When You Finally Chase All Your Demons Away…

Singer/songwriter Joni Mitchell tossed off a most eloquent truism in her recent PBS documentary, Joni Mitchell: Woman Of Heart And Mind. “When you finally chase all your demons away,” she said, “your angels tend to fly off too.”

I’ve been thinking about that statement alot tonight in relation to a previous post I wrote about this year’s recording/performing hiatus. It makes extra sense to me now. See, I’ve been working very diligently in the past few years to wrestle with the stuff that was keeping me from growing up: the leftover stuff, the residual issues, fears and anxieties. Those things are, after all, a large part source for my songwriting.

Take my fear of flying. As a little boy, I loved to go to watch planes take off (hence, “Roache’s Run” — an actual spot beneath the Washington National runway — on Smokey Junglefrog’s She My Niece). Further, I loved to fly. When my parents divorced, I was shuttled between the Midwest and Northeast on heartwrenching, near-monthly unaccompanied flights. The residual sadness found its way onto my CDs: “Wax & Feathers” (on Always Almost There), “Glider” (on Out of Your Head), and “Crash Site” (on Crash Site.).

My new record-in-the-making has a number of flight-themed songs: “The Albatross” (“Everything around me/Disappears from sight/All the chains that bound me/Slip away/And I take flight”). And “New York” (“I feel myself descending/And I feel it sinking in/In a moment we’ll be landed/I’ll be on my feet again”). This time, though, it is about taking off and landing, it’s about ascent and descent; the grounding force of gravity. There are no catastrophic failures, no flaming wrecks, no black boxes to recover.

And so, perhaps in the absence of those demons, the urgency to vanquish them in the only way I know how — writing — is diminished. What then will come next, then? I can fly, finally — why write about it?

Make no mistake: new issues will emerge, and old ones will resurface. But they are less powerful, and more manageable. The older one gets, the more capable one becomes: the more durable, weathered, resilient.

Last fall’s ‘Summer’s Gone Tour,’ then, marked an end of sorts: an end of innocence, and an end to the rocknroll dream. I was never very rocknroll anyway. Rocknroll is predicated, after all, on permenant youth — something I’ve never really been interested in anyway. I was raised on singer/songwriters: Bob Dylan, James Taylor, Carol King, Joan Baez, Elton John, John Denver, Jim Croce, Gordon Lightfoot. And Joni Mitchell. And so it’s their company I’ll endeavor to keep, the angels of the radiowaves: ours but in the ether.

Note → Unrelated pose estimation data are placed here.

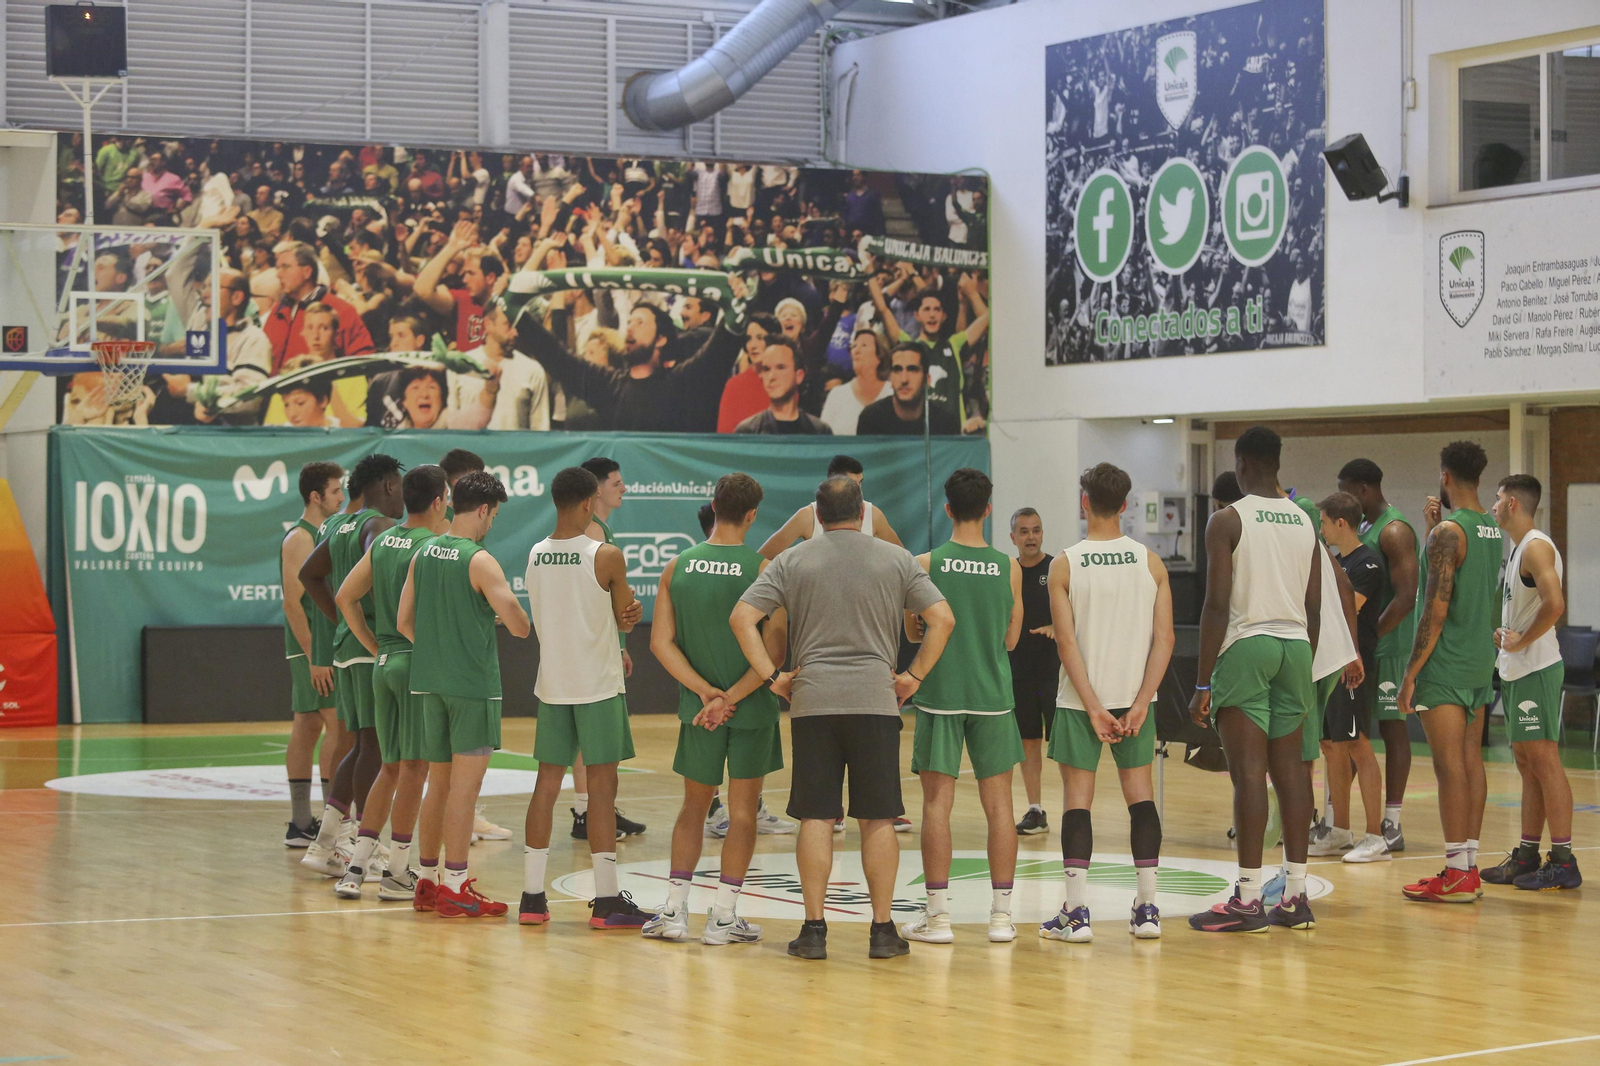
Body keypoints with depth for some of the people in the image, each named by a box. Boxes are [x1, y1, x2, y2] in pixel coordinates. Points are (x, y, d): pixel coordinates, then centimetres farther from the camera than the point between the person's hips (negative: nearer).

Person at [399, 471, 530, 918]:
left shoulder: (422, 555, 7)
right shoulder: (480, 561, -13)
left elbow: (404, 622, 11)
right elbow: (520, 627, -17)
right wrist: (503, 612, 5)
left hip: (432, 680, 7)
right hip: (473, 683, -7)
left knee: (438, 782, 16)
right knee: (465, 784, -4)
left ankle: (427, 881, 21)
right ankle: (455, 888, -3)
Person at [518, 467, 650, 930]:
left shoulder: (535, 556, 6)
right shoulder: (606, 556, -13)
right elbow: (626, 618, -3)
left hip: (551, 684, 5)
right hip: (598, 687, -5)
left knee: (547, 783, 9)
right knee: (602, 787, -1)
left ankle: (532, 896, 9)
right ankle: (607, 901, 0)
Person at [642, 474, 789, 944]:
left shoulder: (678, 567, -1)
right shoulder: (764, 570, -11)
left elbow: (661, 643, -4)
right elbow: (774, 651, -17)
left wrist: (706, 691, -7)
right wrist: (730, 697, -14)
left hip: (699, 706, 3)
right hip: (753, 707, -3)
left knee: (694, 805, 15)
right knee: (743, 809, 7)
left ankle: (674, 909, 10)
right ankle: (723, 915, 6)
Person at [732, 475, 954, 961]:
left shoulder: (792, 561, 5)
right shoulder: (896, 560, 6)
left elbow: (742, 617, -3)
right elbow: (942, 619, 0)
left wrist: (772, 676, 0)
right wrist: (915, 675, 5)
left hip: (812, 702, 0)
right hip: (876, 701, 0)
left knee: (816, 817, 3)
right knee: (878, 818, 4)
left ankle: (814, 928, 3)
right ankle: (883, 929, 5)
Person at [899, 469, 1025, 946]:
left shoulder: (925, 565, -6)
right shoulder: (1009, 568, 0)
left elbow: (913, 633, 4)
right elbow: (1011, 639, 8)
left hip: (940, 694, -2)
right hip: (992, 695, 2)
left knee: (937, 802, 2)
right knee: (998, 803, 7)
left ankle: (937, 915, 2)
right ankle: (1001, 914, 8)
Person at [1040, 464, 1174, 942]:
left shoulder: (1065, 565, -6)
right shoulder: (1151, 562, 1)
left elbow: (1067, 643, -11)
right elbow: (1164, 639, -5)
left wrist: (1092, 706, -10)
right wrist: (1141, 703, -6)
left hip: (1080, 700, -2)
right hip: (1135, 696, 2)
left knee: (1078, 796, 2)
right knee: (1140, 794, 9)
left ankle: (1076, 912, -1)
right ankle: (1147, 908, 8)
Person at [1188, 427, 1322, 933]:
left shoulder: (1228, 520, -6)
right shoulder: (1305, 522, 12)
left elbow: (1217, 605, -12)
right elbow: (1314, 608, 13)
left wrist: (1203, 683, -9)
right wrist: (1304, 671, 22)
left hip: (1246, 646, -6)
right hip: (1295, 646, 6)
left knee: (1249, 772, -6)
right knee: (1290, 768, 9)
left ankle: (1249, 898, -7)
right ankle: (1296, 894, 10)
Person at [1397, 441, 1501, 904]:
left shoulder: (1448, 532, -15)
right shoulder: (1493, 531, 11)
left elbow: (1436, 609, -18)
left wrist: (1411, 673, -14)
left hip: (1446, 665, -8)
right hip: (1481, 663, 9)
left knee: (1450, 766, -7)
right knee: (1470, 762, 10)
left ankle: (1456, 874, -7)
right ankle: (1469, 866, 13)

Relatedly, PRI’s ‘Marketplace’ had a terrific piece this morning — Independence Day, after all — on independent artists like Aimee Mann. In it, Aimee’s manager (and former ‘Til Tuesday drummer Michael Hausemen) commented that ‘Til Tuesday still hadn’t recouped its expenses (ie: made any money) after nearly 20 years and two million album sales. In contrast, Aimee has sold roughly 200,000 copies of each of her two independent releases, earning her more than $1M.